I often enter offices of those in high places and find a plaque with the words THINK on their desks - and every time I see it, I try to think about something, but I always seem to fail. What do they think when they see this plaque every day? If one looks at the speed of their career advance one quickly deduces that they think about nothing as well.

But then again - why should one do any thinking - it is such a tiring and risky business - and sometimes even very expensive and troublesome.
I must relate the first skirmish I had with the act of thinking early in my professional career. My client had a stream running through his residential development, and the stream had silted up with clay over many centuries, so that it was unfit and even dangerous for the recreation of his residents. I was instructed to work out a solution to make it attractive and safe, and duly presented him with a drawing showing the excavation of the clay and the lining of the stream with grass blocks. He instructed his Head of Parks, a man called Dup, who was more used to working with steam locomotives than with people, being a train driver previously in his career, to do the work themselves by hiring a dozer - it would be much cheaper - how much cheaper, it did not take them long to find out.

So on the appointed day the hired dozer with operator appeared on site. The operator was instructed to doze the clay from the western towards the eastern bank of the stream in a certain way so as to prevent the dozer from being swallowed up by the heaving unstable clay. Dup then excused himself from the site for pressing business at the office. When he returned a few hours later he found that the dozer was gone, but on closer inspection he established that he could see the top few millimetres of the exhaust protruding above the clay - and on further inspection found the operator hiding somewhere behind some shrubs.
He then asked the operator what the problem was, whereupon the operator explained that he thought it would be better to doze the material from the eastern towards the western bank. A bigger dozer was then hired to extricate this dozer from the clay, and after many hours and many thousands of Rands this was accomplished.

He thereupon summoned the first dozer operator to him to give him a lecture on thinking. He said in my own words, that this operator had only thought one thought on that day and that it had cost the company five thousand rand.
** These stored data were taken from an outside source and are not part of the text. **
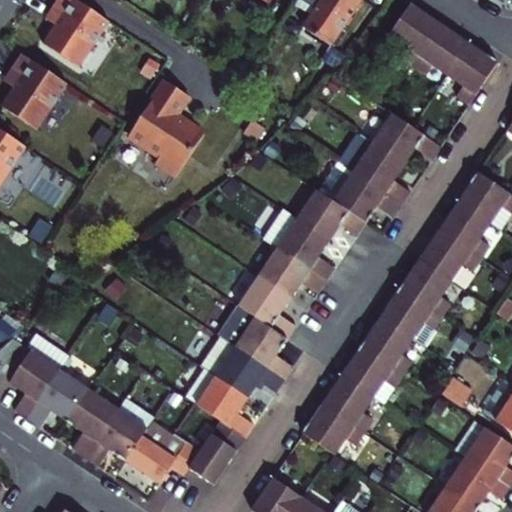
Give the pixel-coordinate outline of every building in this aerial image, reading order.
[(42,45),(78,69),(109,23),(74,0),(57,0),(49,12),(59,20),(55,26),(42,45)] [(299,0),(315,10),(321,0),(299,0)] [(364,0),(321,0),(315,10),(302,29),(332,48),(333,46),(341,35),(364,0)] [(398,59),(411,68),(439,25),(410,5),(388,38),(405,49),(398,59)] [(49,12),(45,19),(55,26),(59,20),(49,12)] [(430,66),(447,77),(468,45),(439,25),(411,68),(424,76),(430,66)] [(343,37),(341,35),(333,46),(336,47),(343,37)] [(497,65),(468,45),(447,77),(463,88),(456,99),(469,107),(497,65)] [(1,107),(37,131),(67,85),(21,54),(7,75),(17,82),(13,89),(1,107)] [(17,82),(7,75),(2,81),(13,89),(17,82)] [(153,101),(166,82),(163,80),(149,99),(153,101)] [(188,98),(166,82),(153,101),(129,138),(160,159),(155,167),(174,180),(204,136),(176,117),(188,98)] [(191,100),(188,98),(176,117),(204,136),(206,133),(180,116),(191,100)] [(412,129),(392,115),(373,145),(404,166),(415,150),(432,161),(441,148),(412,129)] [(247,128),(234,120),(226,132),(239,140),(247,128)] [(102,128),(92,142),(103,149),(112,134),(102,128)] [(0,185),(25,148),(0,130),(0,185)] [(338,163),(353,173),(402,206),(409,194),(393,183),(404,166),(373,145),(357,134),(338,163)] [(353,173),(338,163),(318,192),(334,203),(365,224),(375,208),(392,220),(402,206),(353,173)] [(478,173),(458,203),(490,224),(499,231),(511,212),(511,196),(507,193),(478,173)] [(316,191),(297,220),(329,242),(340,226),(356,237),(365,224),(334,203),(318,192),(316,191)] [(455,207),(438,232),(480,260),(489,247),(479,241),(490,224),(458,203),(455,207)] [(326,282),(334,271),(317,260),(329,242),(297,220),(285,212),(265,242),(277,250),(326,282)] [(42,222),(32,236),(43,243),(52,229),(42,222)] [(480,260),(438,232),(419,261),(451,282),(462,266),(472,272),(480,260)] [(257,279),(289,300),(300,284),(317,295),(326,282),(277,250),(257,279)] [(440,300),(451,282),(419,261),(408,277),(399,290),(441,318),(449,306),(440,300)] [(289,300),(257,279),(237,308),(255,319),(287,341),(295,328),(278,317),(289,300)] [(114,280),(103,291),(113,301),(124,290),(114,280)] [(399,290),(380,319),(412,341),(423,325),(432,331),(441,318),(399,290)] [(511,304),(506,300),(496,316),(507,324),(511,315),(511,304)] [(287,341),(255,319),(237,308),(218,337),(220,339),(235,348),(284,381),(292,369),(275,358),(287,341)] [(412,341),(380,319),(360,348),(402,377),(411,364),(401,358),(412,341)] [(14,411),(27,420),(60,371),(70,356),(37,334),(27,349),(15,340),(5,347),(0,351),(0,374),(10,382),(8,385),(24,396),(14,411)] [(235,348),(220,339),(201,368),(202,369),(215,378),(247,399),(258,383),(275,394),(284,381),(235,348)] [(354,357),(341,377),(373,399),(384,382),(394,389),(402,377),(360,348),(354,357)] [(215,378),(202,369),(182,397),(194,405),(196,407),(220,422),(245,439),(253,427),(236,416),(247,399),(215,378)] [(66,424),(89,390),(60,371),(27,420),(39,429),(50,412),(66,424)] [(373,399),(341,377),(321,406),(363,435),(372,422),(362,416),(373,399)] [(470,392),(451,379),(440,396),(459,408),(470,392)] [(85,459),(118,410),(89,390),(66,424),(83,435),(72,451),(85,459)] [(511,395),(494,422),(511,433),(511,395)] [(118,410),(85,459),(98,468),(109,451),(125,463),(141,437),(147,429),(150,425),(154,418),(126,400),(118,410)] [(321,406),(302,435),(331,455),(334,457),(345,441),(355,447),(363,435),(321,406)] [(220,422),(200,452),(188,469),(213,486),(245,439),(220,422)] [(511,472),(504,468),(511,456),(511,447),(475,422),(455,452),(464,458),(508,487),(511,480),(511,472)] [(172,439),(150,425),(147,429),(141,437),(125,463),(159,485),(169,469),(183,478),(188,469),(200,452),(186,444),(174,435),(172,439)] [(334,457),(328,466),(340,474),(346,465),(334,457)] [(508,487),(464,458),(445,488),(476,510),(488,493),(499,500),(508,487)] [(301,499),(272,480),(251,511),(291,511),(296,506),(301,499)] [(428,511),(474,511),(476,510),(445,488),(428,511)] [(320,511),(301,499),(296,506),(291,511),(320,511)]
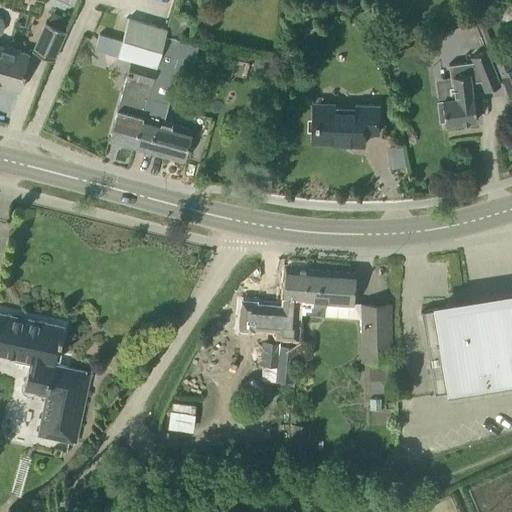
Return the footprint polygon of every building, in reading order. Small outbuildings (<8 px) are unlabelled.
[(63,29),(68,19),(52,11),(46,22),(33,49),(53,58),(66,30),(63,29)] [(134,146),(184,160),(192,129),(163,121),(178,66),(174,65),(181,40),(189,16),(173,12),(167,35),(165,34),(134,146)] [(0,84),(19,89),(29,53),(0,45),(0,33),(3,31),(4,24),(2,18),(0,16),(0,84)] [(114,120),(109,139),(134,146),(165,34),(167,28),(149,23),(128,17),(117,56),(130,60),(114,120)] [(445,120),(446,124),(476,120),(474,100),(471,81),(480,79),(485,91),(502,84),(492,60),(487,50),(471,56),(473,61),(449,63),(452,83),(457,83),(459,96),(442,99),(437,99),(440,121),(445,120)] [(511,64),(507,52),(493,58),(509,98),(511,96),(511,64)] [(313,101),(312,121),(312,141),(342,142),(342,144),(363,145),(364,132),(378,133),(379,104),(357,104),(356,106),(329,106),(329,102),(313,101)] [(297,301),(304,301),(307,268),(285,266),(283,299),(280,333),(295,334),(296,314),(297,301)] [(297,301),(296,314),(298,314),(298,312),(348,317),(349,302),(353,303),(356,271),(307,268),(304,301),(297,301)] [(511,295),(421,310),(424,330),(434,390),(511,377),(511,295)] [(363,304),(360,304),(360,318),(361,361),(364,361),(364,379),(366,379),(366,393),(389,392),(391,392),(390,378),(389,323),(389,303),(363,304)] [(0,354),(14,357),(14,362),(32,365),(31,368),(27,368),(25,379),(22,381),(20,387),(23,393),(28,395),(33,394),(36,390),(50,393),(42,435),(56,437),(75,442),(90,371),(54,363),(62,325),(0,312),(0,354)] [(264,336),(260,379),(293,382),(296,355),(312,357),(314,339),(296,338),(296,345),(281,344),(281,338),(264,336)]
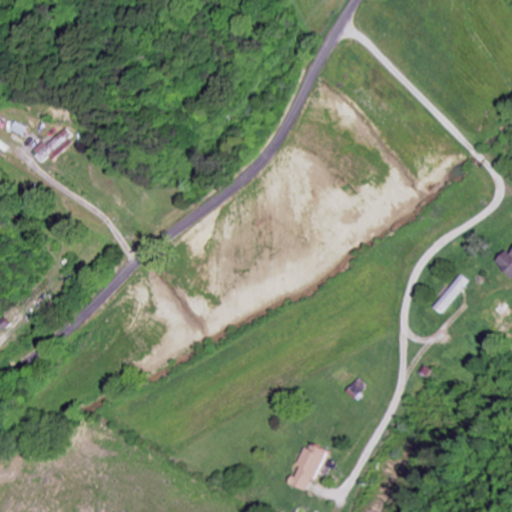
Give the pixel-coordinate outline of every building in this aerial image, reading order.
[(51,144),(49,141),(37,150),(45,162),(54,156),(57,159),(81,141),(72,129),(51,144)] [(511,252),(510,250),(498,261),(511,275),(511,252)] [(470,281),(463,274),(435,308),(442,314),(470,281)] [(368,387),(359,379),(348,392),(358,400),(368,387)] [(321,482),(333,452),(312,443),(294,485),(310,491),(315,479),(321,482)]
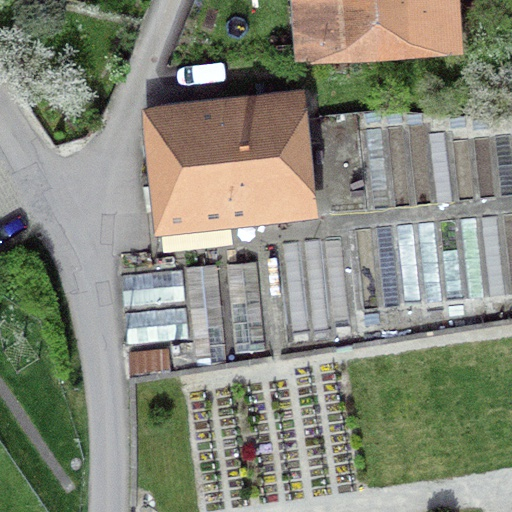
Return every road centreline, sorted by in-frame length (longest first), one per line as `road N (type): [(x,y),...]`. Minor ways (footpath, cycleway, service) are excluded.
road 1 (residential): [(110,511),(105,322),(78,210)]
road 2 (residential): [(78,210),(173,0)]
road 3 (residential): [(78,210),(0,105)]
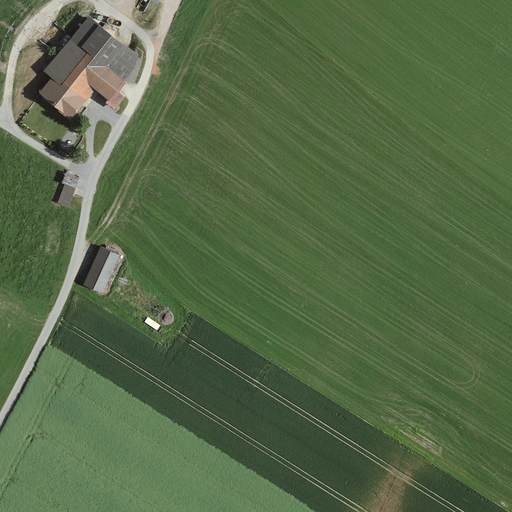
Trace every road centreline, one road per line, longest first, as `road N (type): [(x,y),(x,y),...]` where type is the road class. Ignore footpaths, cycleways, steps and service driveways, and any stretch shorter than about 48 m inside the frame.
road 1 (track): [(89,173),(152,56),(139,32),(97,0)]
road 2 (track): [(58,0),(36,15),(11,52),(3,121)]
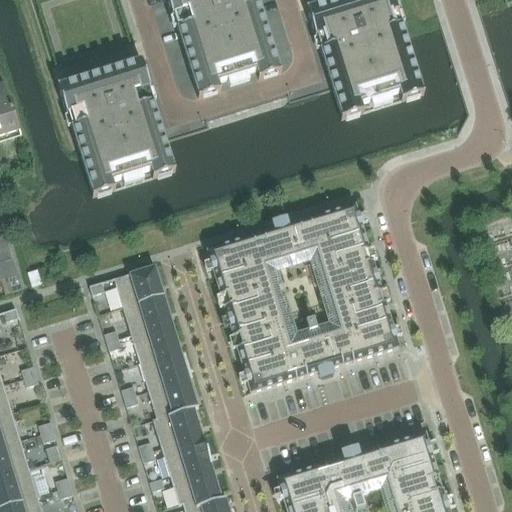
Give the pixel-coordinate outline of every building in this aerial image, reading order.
[(165,0),(171,18),(173,17),(177,30),(176,31),(177,32),(178,31),(199,99),(197,99),(198,100),(281,74),(280,73),(279,74),(258,6),(259,6),(259,5),(251,7),(248,0),(165,0)] [(343,0),(307,11),(307,10),(305,11),(314,39),(316,39),(320,52),(319,52),(320,53),(321,53),(342,120),(340,121),(341,122),(424,96),(423,95),(422,95),(401,28),(402,28),(402,26),(401,27),(397,14),(398,13),(394,0),(343,0)] [(92,199),(175,173),(174,172),(173,173),(152,106),(154,105),(153,104),(152,104),(148,91),(150,91),(141,62),(140,62),(140,63),(110,73),(112,79),(90,85),(88,80),(58,89),(58,88),(57,88),(66,117),(68,116),(72,129),(70,130),(71,131),(72,131),(93,198),(92,198),(92,199)] [(0,140),(18,135),(2,85),(0,85),(0,140)] [(274,233),(253,239),(252,238),(251,239),(251,240),(207,253),(210,264),(215,262),(218,270),(212,272),(220,297),(219,297),(219,299),(226,297),(227,301),(229,307),(223,309),(223,311),(224,310),(227,320),(233,318),(235,327),(230,329),(233,338),(232,339),(232,340),(238,338),(242,349),(235,351),(236,352),(237,352),(244,377),(250,375),(252,383),(247,385),(250,395),(295,382),(295,383),(296,382),(296,381),(352,364),(352,365),(353,365),(353,364),(398,350),(395,340),(389,341),(387,333),(392,331),(385,306),(385,305),(372,264),(368,253),(369,253),(369,252),(368,252),(360,227),(355,229),(352,220),(358,219),(354,208),(310,222),(309,221),(308,221),(308,222),(287,229),(274,233)] [(12,260),(0,264),(0,269),(9,296),(21,292),(12,260)] [(155,269),(113,282),(122,311),(163,298),(155,271),(155,269)] [(27,276),(28,278),(32,290),(42,287),(37,273),(27,276)] [(101,286),(89,289),(91,298),(103,295),(101,286)] [(163,298),(122,311),(130,339),(171,326),(163,298)] [(15,312),(3,315),(6,324),(18,321),(15,312)] [(171,326),(130,339),(139,367),(180,354),(171,326)] [(115,334),(103,338),(106,346),(118,342),(115,334)] [(118,342),(106,346),(109,355),(121,351),(118,342)] [(180,354),(139,367),(148,394),(188,382),(180,354)] [(33,369),(21,373),(23,382),(36,378),(33,369)] [(36,378),(23,382),(26,390),(38,386),(36,378)] [(188,382),(148,394),(156,422),(156,423),(193,412),(194,413),(198,411),(188,382)] [(0,419),(11,416),(3,388),(0,388),(0,419)] [(132,390),(120,393),(123,402),(135,398),(132,390)] [(135,398),(123,402),(126,410),(138,407),(135,398)] [(156,422),(152,423),(161,452),(202,440),(194,413),(193,412),(156,423),(156,422)] [(0,419),(0,449),(20,444),(11,416),(0,419)] [(50,425),(38,429),(40,437),(53,434),(50,425)] [(53,434),(40,437),(43,446),(55,442),(53,434)] [(447,511),(425,437),(277,482),(285,511),(447,511)] [(202,440),(161,452),(170,480),(210,468),(202,440)] [(0,480),(28,471),(20,444),(0,449),(0,480)] [(150,447),(138,450),(140,459),(152,455),(150,447)] [(152,455),(140,459),(143,467),(155,463),(152,455)] [(210,468),(170,480),(178,509),(219,496),(210,468)] [(0,510),(37,499),(28,471),(0,480),(0,510)] [(67,481),(55,485),(57,493),(70,489),(67,481)] [(161,483),(149,486),(152,495),(164,492),(161,483)] [(70,489),(57,493),(60,501),(72,498),(70,489)] [(0,510),(0,511),(40,511),(36,500),(0,510)] [(226,500),(187,511),(228,511),(225,502),(226,502),(226,500)]
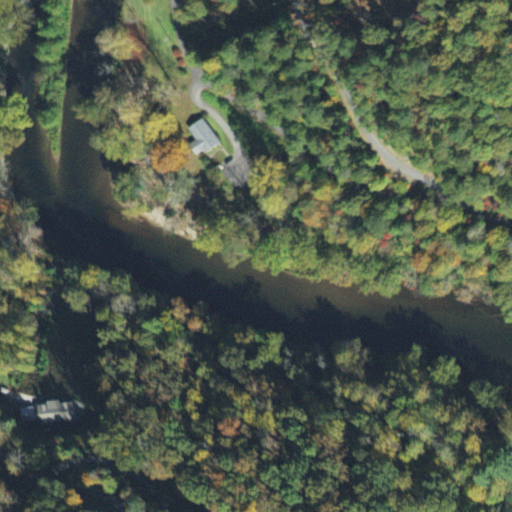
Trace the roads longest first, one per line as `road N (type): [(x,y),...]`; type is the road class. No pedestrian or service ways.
road 1 (residential): [(511,225),(448,202),(347,182),(197,77)]
road 2 (residential): [(166,511),(103,459),(29,474),(0,451)]
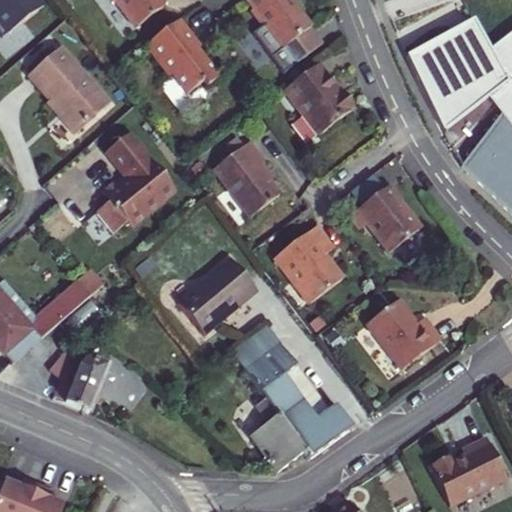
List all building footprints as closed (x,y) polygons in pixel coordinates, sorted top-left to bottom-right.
[(58,6),(53,0),(0,0),(0,4),(6,12),(1,16),(17,37),(58,6)] [(135,12),(156,41),(184,19),(170,0),(122,0),(132,14),(135,12)] [(256,33),(273,56),(312,29),(291,1),(291,0),(251,0),(260,11),(254,14),(264,28),(256,33)] [(190,84),(206,104),(220,92),(224,98),(236,88),(216,60),(219,57),(201,29),(165,55),(188,86),(190,84)] [(511,34),(475,63),(456,31),(411,52),(446,131),(489,97),(501,110),(511,124),(511,34)] [(28,76),(63,115),(61,117),(75,134),(110,102),(60,47),(28,76)] [(317,136),(319,138),(354,112),(342,95),(339,97),(318,68),(285,92),(304,117),(294,124),(293,130),(302,142),(307,143),(317,136)] [(511,124),(501,110),(457,156),(511,210),(511,124)] [(128,131),(103,148),(121,174),(126,174),(128,176),(128,181),(123,185),(116,184),(111,178),(97,187),(106,198),(91,208),(107,229),(121,220),(125,224),(170,191),(128,131)] [(217,167),(222,173),(223,172),(254,215),(283,194),(262,166),(269,161),(253,141),(217,167)] [(353,186),(360,198),(401,174),(394,162),(353,186)] [(222,173),(251,216),(254,215),(223,172),(222,173)] [(370,226),(391,254),(421,232),(390,189),(351,218),(362,232),(370,226)] [(317,226),(281,252),(315,299),(342,280),(325,256),(334,249),(317,226)] [(292,276),(312,301),(315,299),(281,252),(276,256),(290,277),(292,276)] [(236,259),(192,292),(216,325),(260,293),(236,259)] [(0,354),(8,364),(29,346),(58,322),(85,299),(71,284),(33,319),(0,280),(0,354)] [(182,299),(206,332),(216,325),(192,292),(182,299)] [(365,324),(399,372),(437,343),(421,320),(414,325),(396,301),(365,324)] [(48,399),(84,415),(102,371),(121,381),(131,390),(127,394),(133,400),(137,396),(148,406),(157,396),(105,345),(89,358),(68,336),(69,333),(58,322),(29,346),(58,377),(48,399)] [(233,352),(266,398),(303,449),(310,458),(349,430),(335,410),(329,414),(279,345),(273,349),(260,333),(233,352)] [(254,435),(277,467),(303,449),(266,398),(258,404),(270,422),(254,435)] [(429,464),(449,506),(506,479),(486,437),(463,449),(465,455),(454,460),(451,454),(429,464)] [(23,481),(9,511),(44,511),(56,486),(42,480),(39,487),(23,481)] [(56,486),(44,511),(79,511),(82,506),(67,499),(70,492),(56,486)] [(352,511),(345,502),(332,511),(352,511)]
Could this operator now just imagine, if every person of the forty million living in this  country, took the liberty of thinking only one thought today, how many billions of rand it would cost the country.

Having been in the Defence Force some ten years before, I was disciplined never to think anything, so this argument was nothing new to me, although I must admit that refraining from thinking was always a very difficult task for me.
And so it happened in my life that I started to think - and I have become so arrogant as to think every time I have to make a decision - and even more - I would think what the normal thing would be to do in these circumstances, and then do precisely the opposite thing. Needless to say, it has caused me many hardships, but also many exciting victories and successes.

In modern parlance it means thinking out of the box. And for a South African that is an almost impossible activity. We have this idiosyncratic behaviour that we have to place everyone in boxes, like post in mail boxes. I have since my youth rebelled against this type of thing - and against everything else, so I did not need a lot of encouragement to think out of the box.
And after all - what makes this intricate and complex life more enjoyable than venturing into unknown territory. Following the road less travelled - in more than one way. Come with me and let's stretch this envelope to unbelievable new vistas and experiences.